I attended a follow-up engagement meeting today with USCIS and CBP at the Blaine Peace Arch, concerning the L-1 Pilot Program. Here is a brief summary of the meeting.
The L-1 Intracompany Transfer visa/status is a work authorization granted to certain Executives, Managers, and employees with “Specialized Knowledge.” It is an immigration tool used for multi-national businesses, to move key personnel around. The L-1 status is a part of Chapter 16 of NAFTA and the new USMCA agreement, and is also authorized by the Immigration and Nationality Act.
The L-1 Pilot Program was commenced on April 30, 2018, and terminates at the end of October. The basic goal of the program is to promote uniformity of adjudication of petitions by first routing them to USCIS’s California Service Center. Canadians have the option of choosing to submit these applications in person at a port of entry, or by mail/courier to USCIS.
15 submissions in 6 months; 80 Percent RFE Rate
At the meeting, USCIS reported they have had 15 submissions over the past six months. Ordinarily, they were getting at least that many a week at the Blaine crossings, and I think many more. Conclusion: nobody is using the program. This must be a conscious decision by Canadian businesses and their attorneys. Indeed, attorney comments during the meeting said as much. “People are voting with their feet,” one said.
USCIS reported that they issued 12 Requests for Additional Evidence (RFE) on the 15 cases. So far, they’ve approved seven cases and denied three, with the other five pending. They “outright” approved three cases, without RFEs.
RFEs are very common for USCIS right now. Even so, an 80 percent RFE rate is very high, even for USCIS. RFEs mean substantial extra expense for employers (thousands of dollars sometimes), as well as lengthy delays (months), with no certainty of eventual approval. Such is immigration these days.
Pilot cases submitted to USCIS seem to be handled similarly to Premium Processing cases at the Service Center. Premium Processing is the program where employers pay $1410 for 15 day initial adjudication. In this case, petitioners did not have to pay this expense, but of course the process is automatically slower than the same day adjudication some Canadian companies are used to. Most of the cases have been receipted within days—the agency reported two or three days. When an RFE is issued, typically the Petitioner is given three months or so to respond.
Attorneys seemed universally opposed to the program. East Coast attorneys, calling in on the phone, expressly said they would not like to see this program move their way. Representatives of both agencies suggested they might try expanding the program to the Vancouver Airport or other ports of entry, but no decision has been made.
The meeting itself was well organized, with video and phone lines open for all, and both agencies seemed to genuinely want feedback, offering many opportunities for comment.
Concerns with Process, Concerns with Adjudication
From my point of view, there are two larger issues at play here: process and adjudication.
From a process standpoint, Canadian businesses receive no benefit from taking away the option of on-the-spot adjudication.
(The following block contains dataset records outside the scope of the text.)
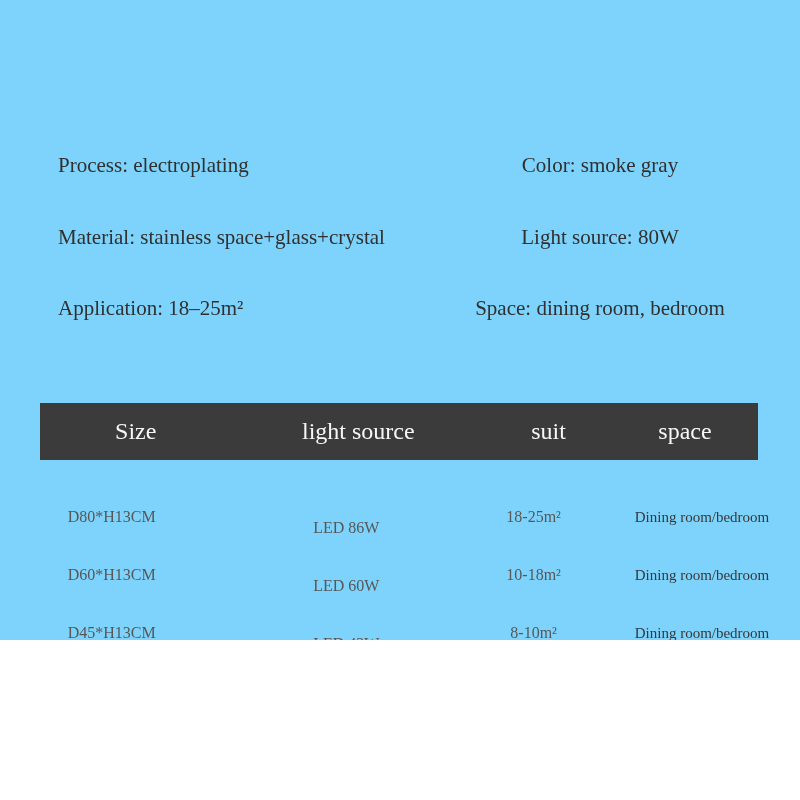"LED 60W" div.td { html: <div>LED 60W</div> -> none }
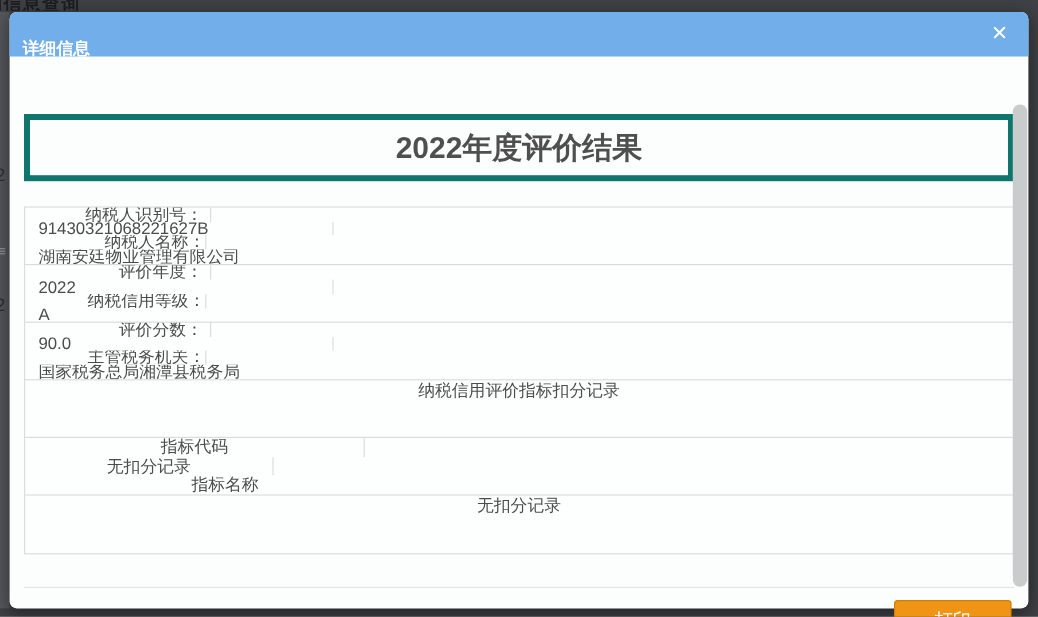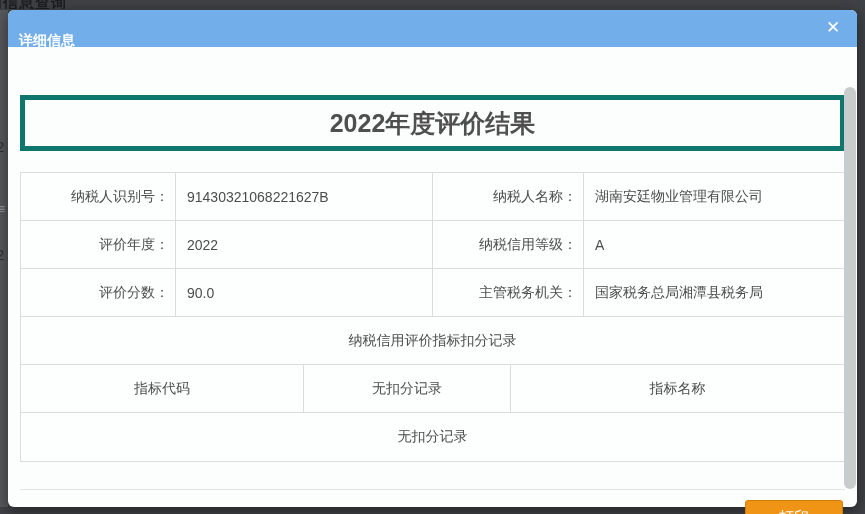"纳税人识别号：" .t-row { flex-direction: none -> column }
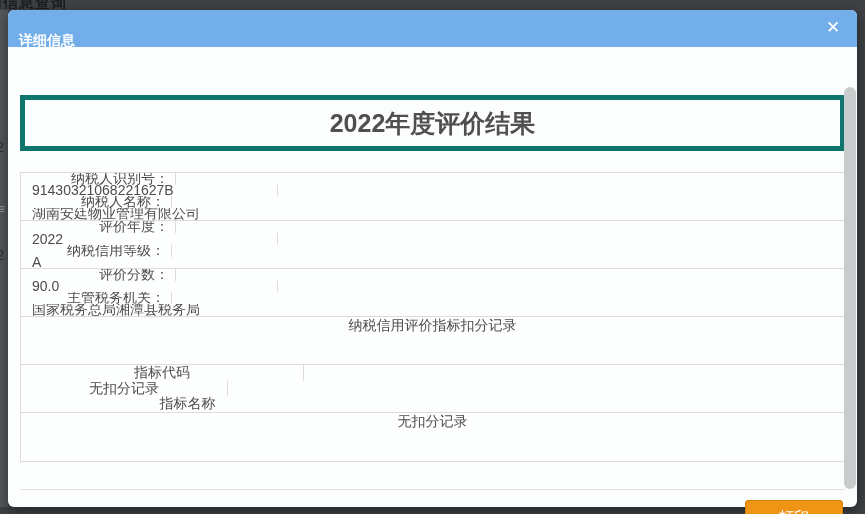"纳税人名称：" .c-label2 { padding-right: 6px -> none }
There are times when this is very valuable, such as when an important employee of a Canadian company needs to work in the U.S. fast (e.g. this weekend). Also, there is a benefit to being able to make your case to a live officer, rather than have everything done on paper. Frankly, USCIS has gotten too far into the weeds with adjudications, abandoning the preponderance of evidence standard applicable to all nonimmigrant work authorization petitions.
On the adjudication side, the agencies are pushing for “uniformity of adjudication.” They say that USCIS has the expertise for adjudicating L-1 petitions, which is true at some level. However, border adjudications are nothing new, and they have worked for Canadian/U.S. businesses for decades. Uniformity is also a myth–USCIS adjudicators handle matters very differently, from cubicle to cubicle.
Perhaps the biggest concern for Canadian businesses in this niche is USCIS’s extensive use and abuse of the RFE. Their templates are many pages long, and employers can spend the same amount of time they might in preparing an environmental impact statement, just trying to explain the technical aspects of one of their experts and why they are “specialized” or how they qualify as a “manager”. The RFEs are bogging down USCIS too, which has record wait times on many very-ordinary types of cases.
What Next?
Speakers at the meeting said they will take the feedback from the meeting, confer, and make next decisions. They could close the program, but I think I suspect the Pilot Program is not done yet. I think CBP would like to punt adjudications to USCIS, and will keep looking for ways to do so. I would like to see the agency embrace this responsibility as part of their northern border mission, because its good for business and U.S.-Canadian relations. That may be wishful thinking, I’m afraid. My concern over the next few years is that the U.S. government may try to move all immigration benefits adjudication to USCIS, including TNs. We’ll keep an eye on it.